We know that in the past few years, the total cost of health care has resumed its annual double-digit increase. This is not withstanding the 2007 cuts in Medicare reimbursement to all physicians and the drastic slash in the technical costs of imaging procedures outside of hospitals.

Now that Diana and I are Medicare beneficiaries, we are much more aware of the observation that old people need more health care than youngsters, if only to keep our body systems functional and to ward off the drastic and expensive effects of degenerative disease. We are more fortunate than many of our neighbors, whose problems are much more overt.

One of the points made by President Bush is the use of tax relief as an incentive for those now lacking any health insurance to buy some. The issue is not quite so simple as that. Two decades ago, the Congress discussed “first dollar coverage” on the premise that the health system should encourage patients to get checkups and tend to small problems which could be prevented from becoming larger ones by timely attention. That never flew and since then, most political rhetoric has been devoted to dissuading us from using the health system. Most of those efforts to dissuade us have been directed to passing costs to us at the time we need medical services, rather than leaving them covered by whatever health insurance we may have. Health savings plans provide a small tax advantage and the promise that if we avoid spending all of our designated savings for health, we can spend it for something more fun. The president said his plan would help 5 million people get health insurance. At last count, some 45 million Americans lacked any coverage.

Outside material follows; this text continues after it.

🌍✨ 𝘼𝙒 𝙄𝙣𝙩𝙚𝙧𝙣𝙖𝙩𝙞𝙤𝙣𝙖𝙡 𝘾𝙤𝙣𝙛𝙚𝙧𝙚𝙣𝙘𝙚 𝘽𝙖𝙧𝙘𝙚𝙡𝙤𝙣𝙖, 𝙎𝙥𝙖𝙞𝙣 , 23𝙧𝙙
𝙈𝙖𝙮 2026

Another problem with tax cuts as a boon to health spending is the reality that many of those lacking any health insurance are poor and do not pay any taxes. The range of coverage and costs of available health insurance plans varies from marginally tolerable to relatively comprehensive. Medicare is one of the better programs, even with its system of coinsurance and deductibles.

Medicare was “a way of using government money to pay doctor and hospitals bills for old people,” observed its chief sponsor, Rep. Wilbur Mills of Arkansas, when he introduced the legislation. All of us in medicine urged that Medicare rely upon Blue Cross/Blue Shield and other private health insurance carriers and intermediaries, rather than creating a massive bureaucracy. That was the way Medicare was planned and continues to operate. The designated carriers treated Medicare patients the same as their own subscribers, with the difference being that the carriers drew a quarterly allowance from the government and thus were not at risk for Medicare patient spending. The result was a massive surge in consumption with no inherent curbs on patients or doctors or hospitals. Most of the changes since the 1960s have been legislative and regulatory efforts to restrain Medicare and Medicaid spending. None of the proposals has been notably successful.